Let’s be clear about the nature of this debate. There is nothing wrong with evolutionary theorizing, per se. For there is nothing wrong with religious premises driving one’s thinking. Men have done this for eons and it certainly is not showing any signs of slowing.
Evolutionary thought can be traced to antiquity. In the era of modern science it shows up in the seventeenth century in Christian thinkers such as Malebranche, Burnet, Ray, Cudworth, and Leibniz, to name a few.
By the nineteenth century this movement had gained substantial momentum. Darwin served to collect, formalize and apply this thought specifically to the origin of species and his work was drenched in metaphysics. He is rightly exalted as the father of modern evolutionary thought as he set the template for the historical sciences in the twentieth century.

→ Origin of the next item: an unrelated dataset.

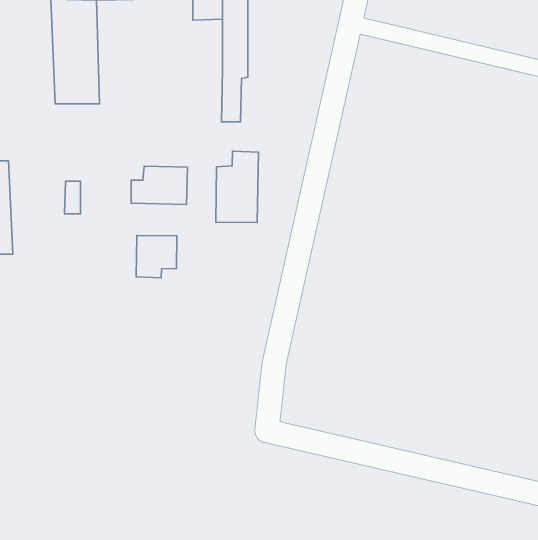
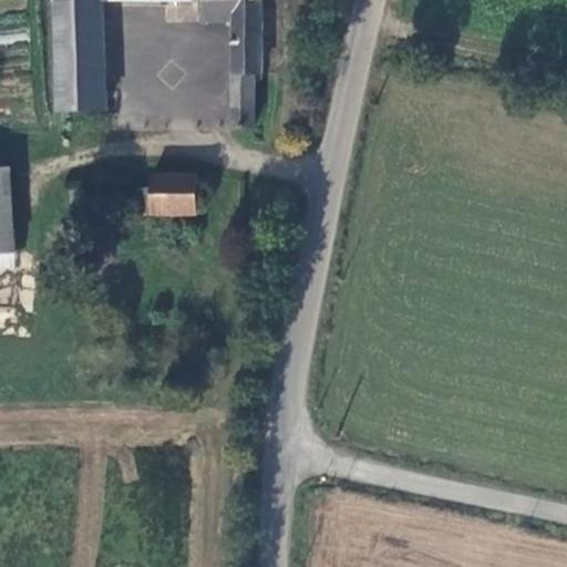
building: [216,151,259,222] -> none
building: [136,235,177,278] -> none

Most importantly, Darwin refined and exemplified a method that is now taken for granted in origins research. Namely, Darwin’s thought was motivated by, entailed and hinged on metaphysics no less than earlier thinkers. But in Darwin the metaphysics was subtly dressed in empirical language. Here is a typical example:
Thus, we can hardly believe that the webbed feet of the upland goose or of the frigate-bird are of special use to these birds; we cannot believe that the similar bones in the arm of the monkey, in the fore-leg of the horse, in the wing of the bat, and in the flipper of the seal, are of special use to these animals. We may safely attribute these structures to inheritance.

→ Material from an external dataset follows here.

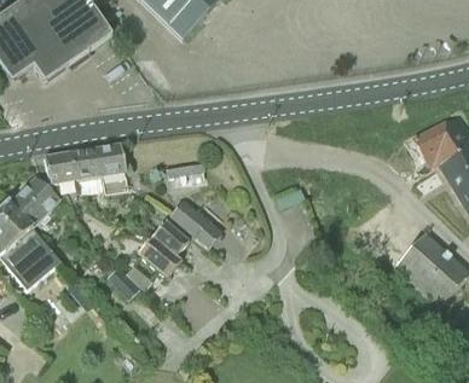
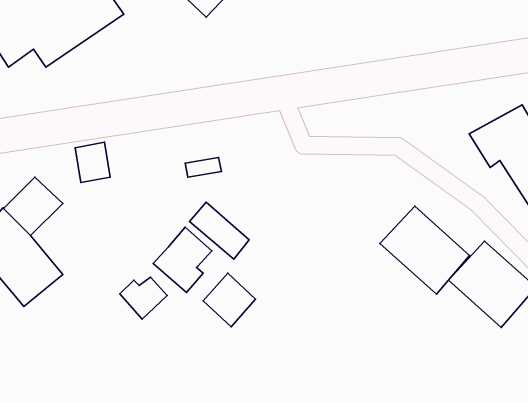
building: [95,143,126,176] -> none
building: [45,151,75,185] -> none
building: none -> [380,206,470,294]
building: none -> [203,273,256,327]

One can read through such passages and almost conclude that Darwin is merely presenting empirical scientific reasoning and conclusions. And so it is with today’s evolutionary reasoning, such as this typical textbook example:
If the 11 species had independent origins, there is no reason why their [traits] should be correlated.

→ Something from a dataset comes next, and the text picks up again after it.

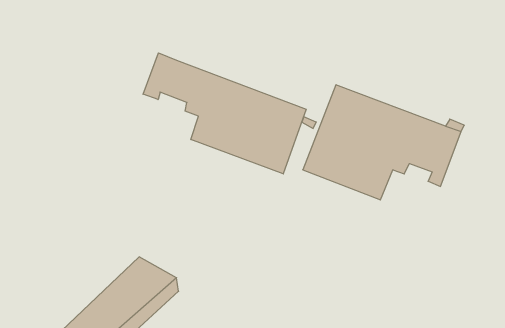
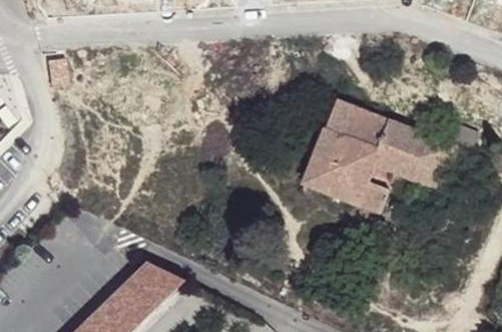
building: [143,53,306,174] -> none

It all sounds so scientific. But of course it is not. This is the great deception of evolutionary thought. It is made to sound scientific, and indeed evolutionists argue strenuously that it is. They claim the high ground of “just science” and use creationists as their foil.
And so there are three problems with evolutionary thought. First, it claims that its finding that evolution is a fact derives from empirical science. Second, it criticizes the use of religious assumptions. Third, its everything-came-from-nothing hypothesis, while religiously compelling, is scientifically absurd.
The first of these problems is a lie. The second is a hypocrisy. And the third is an abuse of science.
Evolutionists, of course, recognize none of this. But neither do their detractors. Common criticisms are that evolution is “only a theory” and so could be wrong. Even more typical is the complaint that evolution is really nothing more than atheism in disguise. Both criticisms are glaring misconceptions of evolutionary thought which simply give evolutionists more confidence. If criticisms of their ideas are clearly false, then they must be doing well.
This is why it is important to understand evolution. For both evolutionists and skeptics, progress will be difficult until evolution is properly understood.